According to Zhou, the core elements of this theory include ensuring complete en bloc tumor resection, completely en bloc resecting tissues and organs invaded by the tumor, using the patient's own tissues or artificial materials to reconstruct the resected organs, and ensuring the reconstructed organs can restore normal function.
Most notably, he created the "cardiac displacement tracheal reconstruction" technique, which has been highly recognized and praised by many experts around the world.

Illustration of human lungs and heart. /VCG
The total length of the human trachea is only 12-13 cm. Because the trachea connects to both lungs via the main bronchi and to the heart via the pulmonary arteries and veins, the heart is relatively fixed. Thus, the globally accepted maximum resectable tracheal length was 4-5 cm.
"I thought of resecting the pericardium on one side, freeing the vena cava and the main pulmonary artery, allowing the lung and heart to shift upward as a unit by 7-9 cm," Zhou recalled.

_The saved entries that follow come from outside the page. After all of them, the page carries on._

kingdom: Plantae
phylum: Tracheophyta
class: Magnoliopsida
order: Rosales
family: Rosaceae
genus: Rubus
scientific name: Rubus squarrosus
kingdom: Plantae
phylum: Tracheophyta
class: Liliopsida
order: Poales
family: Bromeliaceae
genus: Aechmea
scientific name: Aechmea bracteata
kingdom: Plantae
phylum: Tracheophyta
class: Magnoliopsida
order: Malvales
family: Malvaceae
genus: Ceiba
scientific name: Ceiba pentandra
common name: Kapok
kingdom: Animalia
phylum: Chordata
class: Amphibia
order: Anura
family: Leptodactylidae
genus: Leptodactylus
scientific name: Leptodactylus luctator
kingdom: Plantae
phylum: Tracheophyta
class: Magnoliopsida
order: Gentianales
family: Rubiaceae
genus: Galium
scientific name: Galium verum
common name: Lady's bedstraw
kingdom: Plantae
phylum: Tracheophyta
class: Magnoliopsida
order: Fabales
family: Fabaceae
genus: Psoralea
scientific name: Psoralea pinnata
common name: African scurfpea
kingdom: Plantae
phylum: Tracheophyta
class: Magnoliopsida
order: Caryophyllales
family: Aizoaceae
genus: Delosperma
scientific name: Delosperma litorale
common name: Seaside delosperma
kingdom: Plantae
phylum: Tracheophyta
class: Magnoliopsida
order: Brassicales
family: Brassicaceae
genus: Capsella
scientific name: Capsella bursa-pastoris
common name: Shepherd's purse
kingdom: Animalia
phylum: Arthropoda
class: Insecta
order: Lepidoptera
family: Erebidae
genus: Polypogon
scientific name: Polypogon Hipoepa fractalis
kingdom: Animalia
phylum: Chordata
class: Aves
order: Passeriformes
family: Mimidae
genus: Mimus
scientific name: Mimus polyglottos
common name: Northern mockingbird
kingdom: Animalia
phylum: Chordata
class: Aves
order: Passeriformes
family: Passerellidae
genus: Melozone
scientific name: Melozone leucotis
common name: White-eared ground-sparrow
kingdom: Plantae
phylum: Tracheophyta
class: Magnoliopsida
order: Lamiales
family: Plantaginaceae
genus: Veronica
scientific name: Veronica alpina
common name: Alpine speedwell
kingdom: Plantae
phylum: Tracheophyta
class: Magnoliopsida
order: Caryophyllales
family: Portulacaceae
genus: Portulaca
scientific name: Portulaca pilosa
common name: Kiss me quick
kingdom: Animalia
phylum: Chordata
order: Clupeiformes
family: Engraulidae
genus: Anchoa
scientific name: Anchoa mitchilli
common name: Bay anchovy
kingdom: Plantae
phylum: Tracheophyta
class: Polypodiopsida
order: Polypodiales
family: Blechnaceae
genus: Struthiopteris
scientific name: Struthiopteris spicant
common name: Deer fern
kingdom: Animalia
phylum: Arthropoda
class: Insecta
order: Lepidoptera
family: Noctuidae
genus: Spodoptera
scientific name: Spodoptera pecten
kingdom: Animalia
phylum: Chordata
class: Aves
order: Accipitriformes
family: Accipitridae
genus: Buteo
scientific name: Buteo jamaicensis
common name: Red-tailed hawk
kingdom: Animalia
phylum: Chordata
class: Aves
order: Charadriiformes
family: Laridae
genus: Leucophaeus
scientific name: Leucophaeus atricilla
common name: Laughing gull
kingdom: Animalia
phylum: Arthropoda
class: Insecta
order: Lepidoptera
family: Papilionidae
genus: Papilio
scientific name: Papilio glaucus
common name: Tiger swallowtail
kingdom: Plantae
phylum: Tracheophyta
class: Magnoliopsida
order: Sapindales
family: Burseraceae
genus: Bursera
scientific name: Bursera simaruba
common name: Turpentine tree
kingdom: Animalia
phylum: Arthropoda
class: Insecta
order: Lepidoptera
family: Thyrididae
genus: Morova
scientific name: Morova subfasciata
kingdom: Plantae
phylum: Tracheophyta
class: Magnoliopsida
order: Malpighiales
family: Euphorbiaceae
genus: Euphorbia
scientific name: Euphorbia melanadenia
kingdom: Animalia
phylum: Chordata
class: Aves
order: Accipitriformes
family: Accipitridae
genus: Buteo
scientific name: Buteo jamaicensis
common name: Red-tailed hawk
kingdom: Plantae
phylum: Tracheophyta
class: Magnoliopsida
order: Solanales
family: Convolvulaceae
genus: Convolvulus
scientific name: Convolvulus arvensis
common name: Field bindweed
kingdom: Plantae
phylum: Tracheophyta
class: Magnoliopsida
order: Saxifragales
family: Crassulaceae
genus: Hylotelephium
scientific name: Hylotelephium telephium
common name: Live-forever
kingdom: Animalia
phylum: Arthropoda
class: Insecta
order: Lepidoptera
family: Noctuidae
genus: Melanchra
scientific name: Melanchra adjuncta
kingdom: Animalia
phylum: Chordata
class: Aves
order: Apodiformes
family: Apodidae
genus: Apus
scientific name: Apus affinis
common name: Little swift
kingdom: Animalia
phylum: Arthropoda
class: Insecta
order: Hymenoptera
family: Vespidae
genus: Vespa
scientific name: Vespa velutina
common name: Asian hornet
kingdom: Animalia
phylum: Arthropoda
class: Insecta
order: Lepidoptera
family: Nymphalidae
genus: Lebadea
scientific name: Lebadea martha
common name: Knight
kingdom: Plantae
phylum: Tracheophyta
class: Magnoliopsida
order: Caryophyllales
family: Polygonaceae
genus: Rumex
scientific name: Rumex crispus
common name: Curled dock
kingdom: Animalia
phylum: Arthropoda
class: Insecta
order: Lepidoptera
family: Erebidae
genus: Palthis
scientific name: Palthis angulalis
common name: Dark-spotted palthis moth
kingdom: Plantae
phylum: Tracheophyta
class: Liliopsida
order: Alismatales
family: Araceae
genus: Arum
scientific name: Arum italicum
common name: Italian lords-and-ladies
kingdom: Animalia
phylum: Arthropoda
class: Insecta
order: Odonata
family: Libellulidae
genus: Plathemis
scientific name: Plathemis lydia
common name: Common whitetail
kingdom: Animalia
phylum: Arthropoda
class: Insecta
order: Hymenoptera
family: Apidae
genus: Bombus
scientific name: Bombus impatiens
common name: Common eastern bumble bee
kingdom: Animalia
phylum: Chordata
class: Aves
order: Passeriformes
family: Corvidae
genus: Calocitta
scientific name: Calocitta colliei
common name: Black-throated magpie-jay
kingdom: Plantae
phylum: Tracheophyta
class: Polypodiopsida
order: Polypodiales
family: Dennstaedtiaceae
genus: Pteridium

Since 1992, Zhou and his team have completed over 400 surgeries for patients with unresectable tracheal tumors or lung cancer invading the trachea, with the longest resected tracheal segment exceeding 9.5 cm.
International cooperation
"We have broad prospects for future international cooperation, especially in basic medicine and translational medicine," Zhou said, acknowledging the gap between China and Western countries in basic research and the standardization and normalization of clinical lung cancer diagnosis and treatment.
"In the past, we learned from the West how to conduct clinical trials for new drugs. Later, we ran alongside them. Now, we are beginning to lead some lung cancer clinical studies," Zhou traced this progression.
"China has a huge lung cancer population base, allowing real-world clinical studies on the efficacy of anti-lung cancer drugs to be completed very quickly," Zhou said. Global multi-center clinical researchers prefer collaborating with Chinese doctors because "it takes them five years to enroll patients, while we can complete enrollment in one year."